Being that I was born in 1978, by some estimates I’m still a newbie to the 3rd Rock from the sun. As a result, I missed the great royal rumbles that took place between boxing legends such as Muhammed Ali, George Forman, Sugar Ray Lenord along with many others. And as a boxing fan I have had to experience these great men’s victories and defeats through old footage and pictures.

Yet, in my time of inhaling and exhaling the cancer causing smog produced on this rock, I have learned something about greatness, or what it means to be great. Not rich, famous, or even notorious, but true greatness. For me true greatness is the ability to take nothing and make something, the strength and character to stand on your own two feet when everything and everyone may be against you; it means being a man or woman of your word who strives to practice what you preach, and it also means having a “I cannot be defeated, and I won’t surrender” attitude. One that cannot and will not relent, even in the face of certain defeat. That’s true greatness.

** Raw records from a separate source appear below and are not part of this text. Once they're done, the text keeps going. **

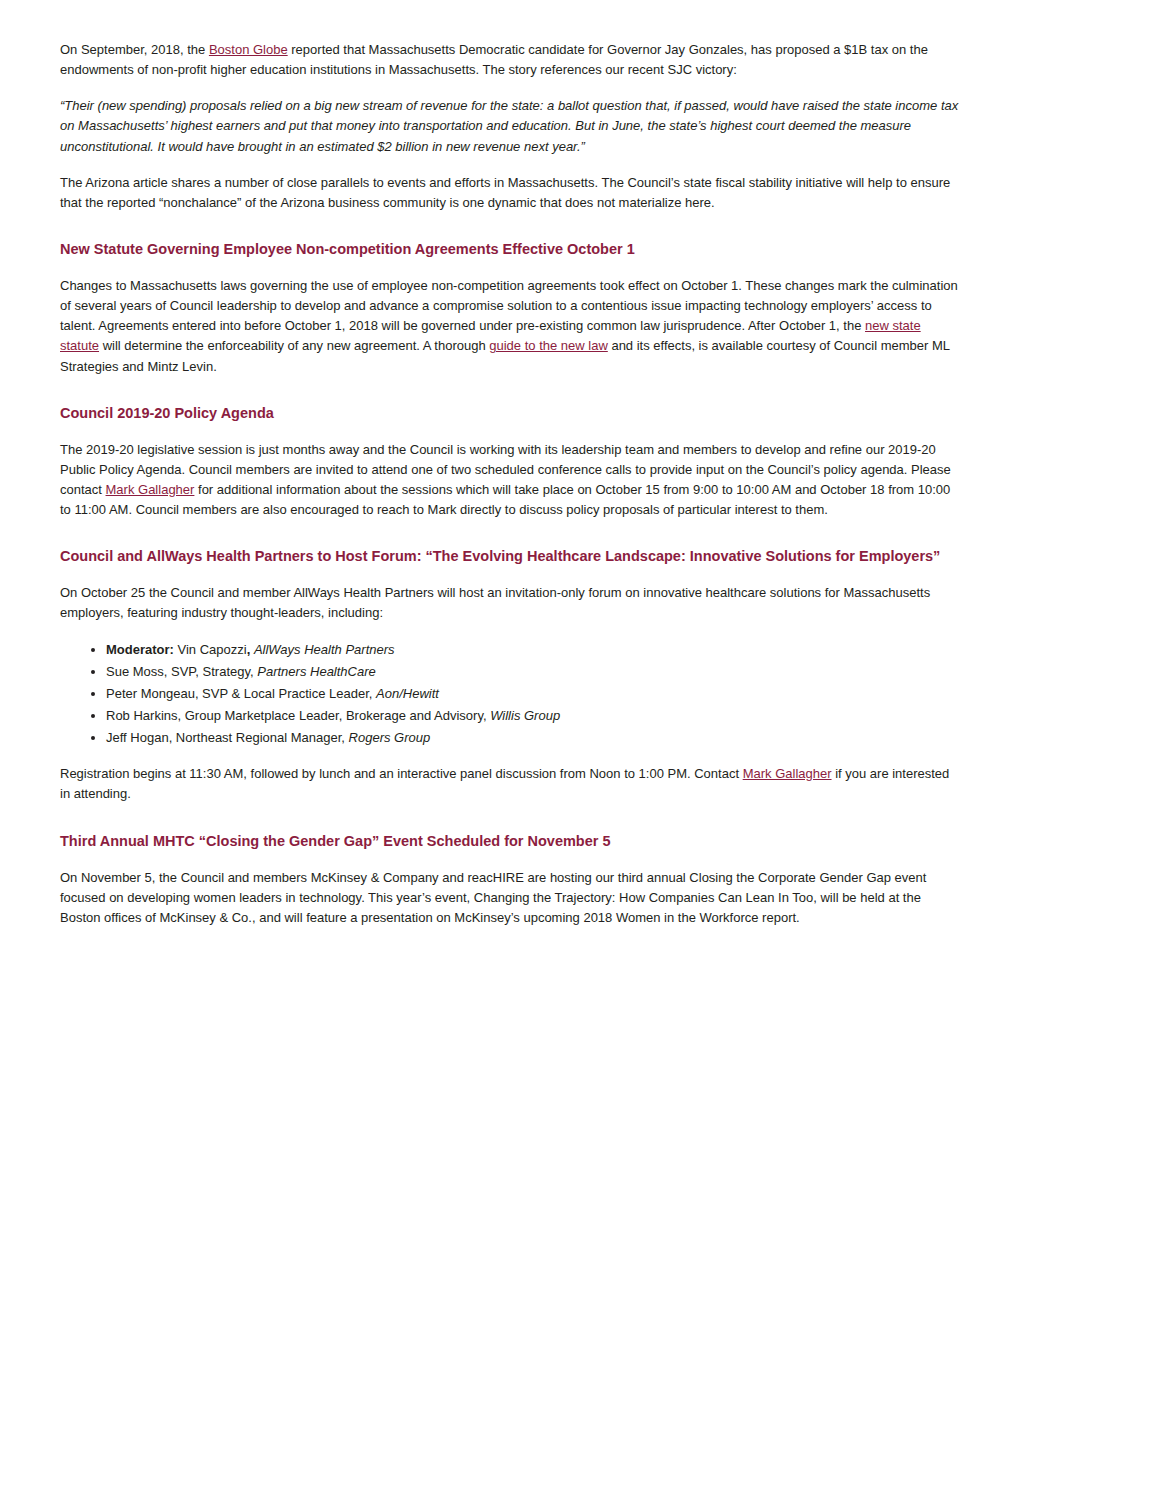On September, 2018, the Boston Globe reported that Massachusetts Democratic candidate for Governor Jay Gonzales, has proposed a $1B tax on the endowments of non-profit higher education institutions in Massachusetts. The story references our recent SJC victory:
“Their (new spending) proposals relied on a big new stream of revenue for the state: a ballot question that, if passed, would have raised the state income tax on Massachusetts’ highest earners and put that money into transportation and education. But in June, the state’s highest court deemed the measure unconstitutional. It would have brought in an estimated $2 billion in new revenue next year.”
The Arizona article shares a number of close parallels to events and efforts in Massachusetts. The Council’s state fiscal stability initiative will help to ensure that the reported “nonchalance” of the Arizona business community is one dynamic that does not materialize here.
New Statute Governing Employee Non-competition Agreements Effective October 1
Changes to Massachusetts laws governing the use of employee non-competition agreements took effect on October 1. These changes mark the culmination of several years of Council leadership to develop and advance a compromise solution to a contentious issue impacting technology employers’ access to talent. Agreements entered into before October 1, 2018 will be governed under pre-existing common law jurisprudence. After October 1, the new state statute will determine the enforceability of any new agreement. A thorough guide to the new law and its effects, is available courtesy of Council member ML Strategies and Mintz Levin.
Council 2019-20 Policy Agenda
The 2019-20 legislative session is just months away and the Council is working with its leadership team and members to develop and refine our 2019-20 Public Policy Agenda. Council members are invited to attend one of two scheduled conference calls to provide input on the Council’s policy agenda. Please contact Mark Gallagher for additional information about the sessions which will take place on October 15 from 9:00 to 10:00 AM and October 18 from 10:00 to 11:00 AM. Council members are also encouraged to reach to Mark directly to discuss policy proposals of particular interest to them.
Council and AllWays Health Partners to Host Forum: “The Evolving Healthcare Landscape: Innovative Solutions for Employers”
On October 25 the Council and member AllWays Health Partners will host an invitation-only forum on innovative healthcare solutions for Massachusetts employers, featuring industry thought-leaders, including:
Moderator: Vin Capozzi, AllWays Health Partners
Sue Moss, SVP, Strategy, Partners HealthCare
Peter Mongeau, SVP & Local Practice Leader, Aon/Hewitt
Rob Harkins, Group Marketplace Leader, Brokerage and Advisory, Willis Group
Jeff Hogan, Northeast Regional Manager, Rogers Group
Registration begins at 11:30 AM, followed by lunch and an interactive panel discussion from Noon to 1:00 PM. Contact Mark Gallagher if you are interested in attending.
Third Annual MHTC “Closing the Gender Gap” Event Scheduled for November 5
On November 5, the Council and members McKinsey & Company and reacHIRE are hosting our third annual Closing the Corporate Gender Gap event focused on developing women leaders in technology. This year’s event, Changing the Trajectory: How Companies Can Lean In Too, will be held at the Boston offices of McKinsey & Co., and will feature a presentation on McKinsey’s upcoming 2018 Women in the Workforce report.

It was the attitude expressed by world famous Spanish painter Pablo Picasso when he said, “even in a prison or in a concentration camp, I would preserve in my own world of art, even if I had to paint my pictures with my wet tongue on the dusty floor of my cell.”

And this was the conviction of boxing legend “Smoking” Joe Frazier who succumbed to liver cancer earlier this year.

As I read the Sports obituaries that followed, I learned a lot about this great man and talented athlete beyond the fact that he was the Heavy Weight Champion of the world from 1970 to 1973.

Once again, I was reminded of what makes the great  great. In his first bout with flamboyant undefeated Heavyweight Champ Muhammed Ali, burning one spirited exchange of blows Ali joked with Frazier “you can’t beat me, Joe, I’m God.”

To which Frazier retorted, “Then God is gonna get a whuppin tonight.”

For all you young heads like me – whose parents probably hadn’t even made eyes at each other when this epic battle between these two undefeated heavy weights was taking place – guess what?

God got a 15 round butt whuppin.

But if victory is what makes us, it’s the agony of defeat that defines us. When Frazier met Ali again in a 1975 in a match dubbed “The Thrilla In Manila”, by the 14th round it was all Ali and Smoking Joe whose one good eye had been pounded shut by Ali’s lightning fast jab that had become a human punching bag.

His trainer boxing legend Eddie Futch, who had already lost several fighters in the ring, was ready to throw in the towel. He told Frazier, “You can’t see…I’m going to stop it!”

Frazier wasn’t having it, “Don’t,” he said. “I can still feel him out there.”

But Futch wasn’t about to lose another fighter, especially not Joe, and threw in the towel against Frazier wishes. Frazier was so upset that it would be several years before he would even speak to Eddie Futch again.

Today the Ali vs. Frazier, “Thrilla In Manila”, is considered one of the 10 greatest fights in boxing history. And it was Frazier’s never give up, give in, or give out undefeated spirit that made it so.